コトバノウタカタ

よしなしごとをつらつらとつづるばしょ。

それぞれの保育器

id:asagi29氏の「カイエ」を読んで。まだ言葉もしゃべれないので「死」について理解するには早いが、「保育器から外の世界に出る」という話については考えさせられるところがあった。うちの場合はどうだろう。

過保護、というほどに過保護ではないだろう。むしろそれなりに奔放に、あるいはそこそこに、育てているつもりだ。危険なものや触られて困るものについては叱ったり遠ざけたりはしているが、例えば箸や小銭などは案外にたやすく扱わせている。食べ物についても、なるべく野菜を中心に味の薄いものを心がけてはいるようだが、ポテチやラーメンを見て欲しがったときにはちょっとずつだが与えている。

一方でこれだけは気をつかっている、というものがある。それはピロリ菌と虫歯菌。大人が口にしたものを与えたり、同じ箸を使ったり、キスをしたりすると、大人が持っている菌が子供に移ってしまうと聞く。特にピロリ菌などは子供の頃に体内に入ると定着してしまうという話だ。そのため、大人の使った箸で子供に食べ物を与えない、大人が箸をつけた食べ物はなるべく与えない、キスはしない、子供が遊びで大人の口に手などを入れたらきちんと拭く、などをわりと徹底して行っている。周りからみると「気を遣いすぎ」と思われているようだ。しかしお腹の弱い私からしてみれば、子供に同様の苦労をさせたくない。虫歯だって避けられるものなら避けるに越したことはない。転んで怪我したくらいなら、少々傷口が残ったとしてもたいてい治るが、胃に菌が巣食ったり、虫歯で永久歯がダメになったりしたらもう一生治らないのだから。

また一方で、うちの母親などは私が気にしないようなことをいちいち気にする。例えば子供と遊んでいるときに、私の肩に子を担ぎ上げて、首の周りをぐるぐるとまわらせる遊びなどをしていると、「危ない」などといって嫌な顔をする。服を着替えさせるときに急いで着替えさせようとして子が転んだりすると「乱暴だ」などと言ってくる。確かに少々乱暴であったことは否めないが、転んでも怪我したり泣いたりしているわけではないし、遊んでいるときは子供はすごく喜んでいるので、そんなに目くじらを立てて気にするほどでもないと私は思っている。しかしそういうところには文句を言ってくる母親だが、口に入るものには無頓着で、大人が使っていた箸を平気で使ったり、大人が食べても辛い麻婆豆腐などを食べさせようとしたりする。家族といっても、私とは根本的に気にしている点が違うようだ。

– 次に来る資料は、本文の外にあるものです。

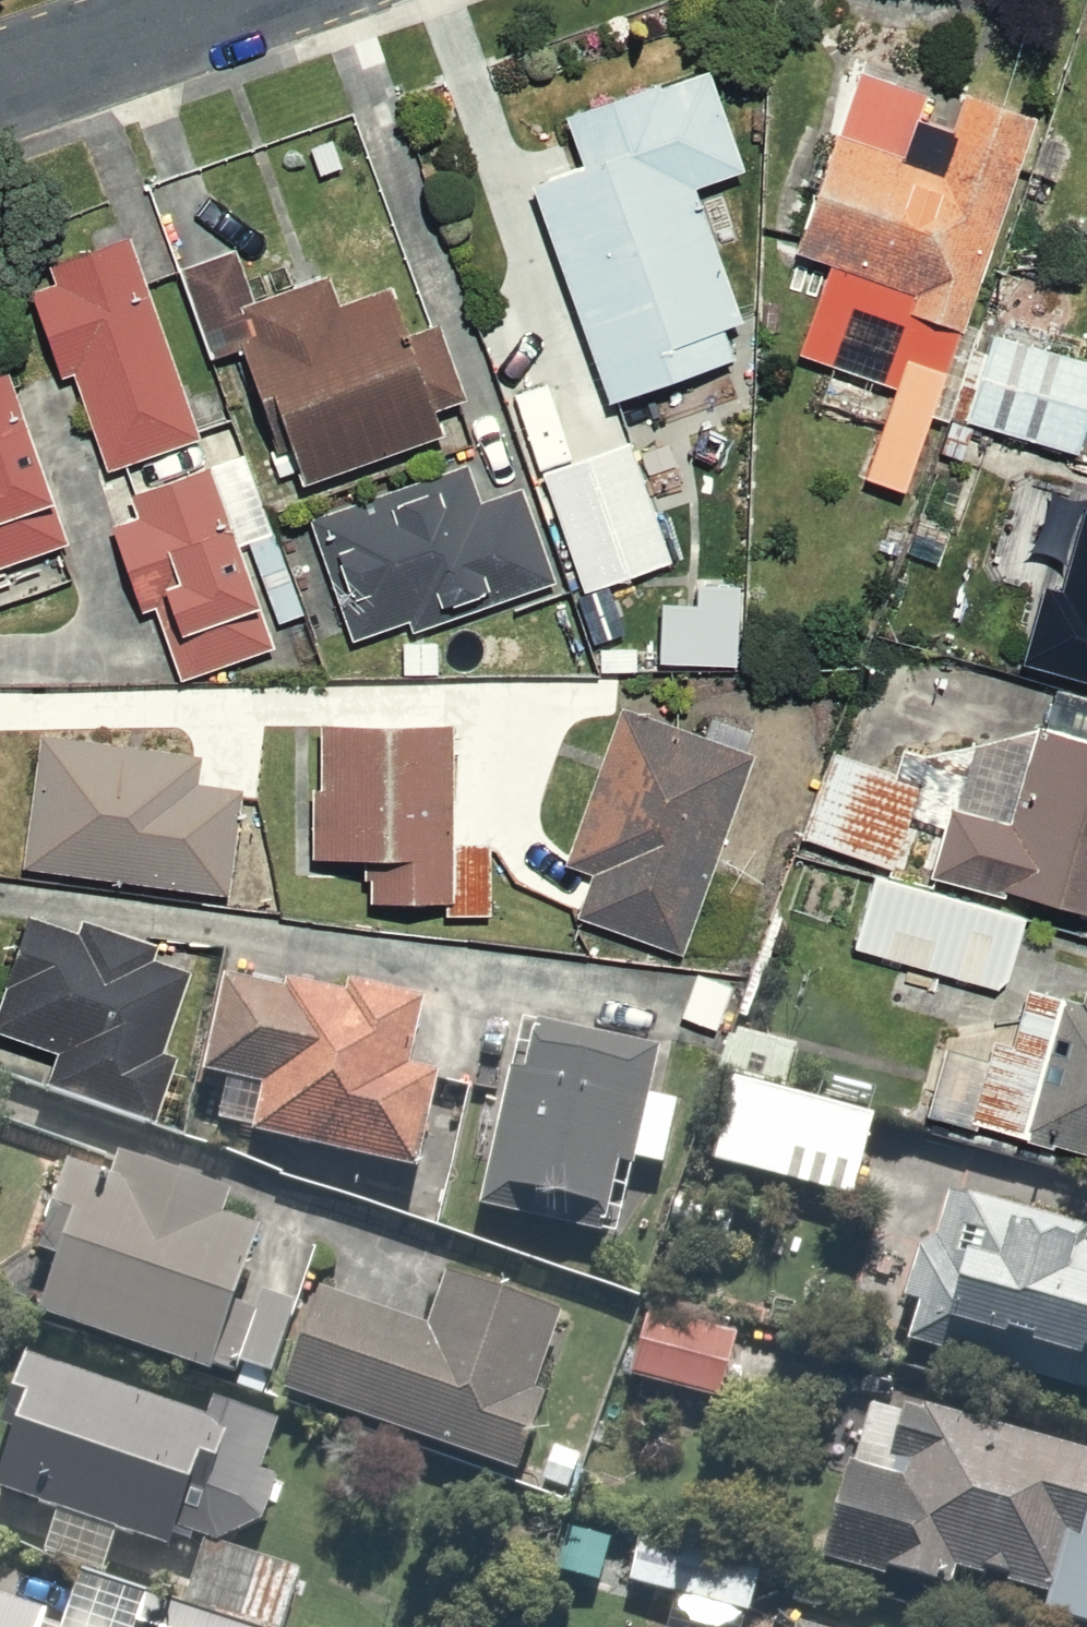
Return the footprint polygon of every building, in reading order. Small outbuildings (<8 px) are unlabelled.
[(948,90),(834,58),(784,235),(844,253),(817,349),(875,365),(841,483),(915,504),(968,318),(1034,87),(956,65),(948,90)] [(592,173),(539,192),(618,407),(737,363),(726,333),(747,326),(696,191),(744,173),(707,74),(574,123),(592,173)] [(62,382),(77,377),(109,471),(200,440),(131,238),(50,266),(57,286),(32,294),(62,382)] [(237,250),(177,272),(211,362),(241,351),(279,453),(291,449),(305,485),(442,435),(434,414),(469,401),(442,325),(411,336),(393,285),(345,302),(334,271),(255,300),(237,250)] [(969,422),(1079,455),(1086,429),(1086,362),(995,334),(969,422)] [(8,365),(0,368),(0,571),(72,546),(8,365)] [(672,563),(631,447),(543,478),(584,594),(672,563)] [(561,584),(526,487),(484,502),(470,464),(310,520),(353,641),(410,621),(415,636),(561,584)] [(276,651),(210,466),(129,495),(138,519),(114,527),(144,612),(157,607),(184,684),(276,651)] [(1024,667),(1086,684),(1086,514),(1065,593),(1046,587),(1024,667)] [(664,605),(660,663),(735,668),(741,589),(699,586),(697,608),(664,605)] [(1006,890),(1086,914),(1086,698),(1057,689),(1046,729),(927,757),(904,750),(896,774),(925,784),(914,815),(949,826),(934,877),(1003,898),(1006,890)] [(754,750),(608,698),(547,868),(571,876),(557,917),(679,960),(754,750)] [(446,708),(303,707),(303,842),(355,842),(355,905),(482,906),(482,839),(446,839),(446,708)] [(243,762),(37,732),(18,858),(224,888),(243,762)] [(836,753),(806,840),(895,871),(914,815),(925,784),(896,774),(836,753)] [(856,952),(997,992),(1009,983),(1027,920),(877,877),(856,952)] [(0,968),(0,1066),(152,1116),(171,1060),(151,1054),(183,955),(22,901),(0,968)] [(441,994),(215,955),(198,1051),(250,1059),(238,1129),(413,1159),(441,994)] [(746,982),(686,961),(668,1012),(728,1033),(746,982)] [(969,1125),(1086,1158),(1086,1000),(1085,1007),(1028,992),(1013,1046),(992,1040),(969,1125)] [(657,1036),(506,1007),(470,1198),(607,1224),(620,1157),(668,1166),(682,1093),(648,1086),(657,1036)] [(713,1163),(854,1189),(871,1100),(730,1073),(713,1163)] [(50,1243),(31,1303),(227,1363),(280,1187),(55,1118),(20,1234),(50,1243)] [(903,1259),(885,1331),(1086,1380),(1086,1234),(1086,1231),(1086,1212),(1036,1200),(1044,1169),(962,1149),(955,1180),(924,1173),(903,1259)] [(299,1274),(262,1376),(509,1466),(568,1305),(426,1253),(404,1312),(299,1274)] [(739,1317),(636,1293),(620,1364),(722,1388),(739,1317)] [(0,1478),(0,1481),(63,1503),(48,1546),(101,1565),(115,1526),(167,1544),(172,1531),(190,1537),(193,1529),(203,1532),(215,1537),(261,1516),(275,1475),(256,1468),(274,1418),(215,1397),(209,1415),(27,1350),(2,1418),(19,1424),(0,1478)] [(860,1386),(815,1556),(1083,1626),(1086,1626),(1086,1446),(860,1386)] [(634,1514),(619,1572),(749,1607),(764,1548),(634,1514)] [(203,1532),(181,1597),(271,1626),(281,1626),(302,1566),(215,1537),(203,1532)] [(46,1607),(0,1592),(0,1626),(40,1626),(46,1607)] [(146,1592),(135,1626),(254,1626),(146,1592)] [(802,1600),(794,1626),(900,1626),(802,1600)]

つまりは子育てに対する姿勢は人それぞれということ。気にする点、重要視する点が人によってはまるで違ってくる。嫁、姑が子育てで対立するというのもよくわかる。例えば泥遊びを徹底的に禁止する人もいれば、テレビなどを避けたがる人もいる。食べ物に気をつかう人、睡眠時間に気をつかう人、怪我や傷などに敏感な人、教育を重視する人、自由奔放を徹底する人、ほんとうに人それぞれだと思う。その全てを完璧にこなせればいいのかもしれないが、一方でそこまでガチガチに自分と子供を縛りつけるのもシンドイだろうなぁと思う。自然にそれらができていればいいが、親がルールに縛り付けられて子育てにストレスを感じていると、それはそれでまた子供に悪影響を与えてしまうだろうし。

要は程度と取捨選択なのだろう。また「子供に良いこと」とは言っても、前述のasagi氏の言うように、行き過ぎた保護もまた子を弱らせる原因になるだろう。花粉症などのアレルギーに対抗するには、幼い頃から「適度に不衛生な環境」に晒されて耐性を得ることも必要だという。子育ての常識というのも日々刻々と変わっている。知識を蓄え、的確に、かつ臨機応変に。そういうふうにできれば一番いいのだろうが、なかなか・・・。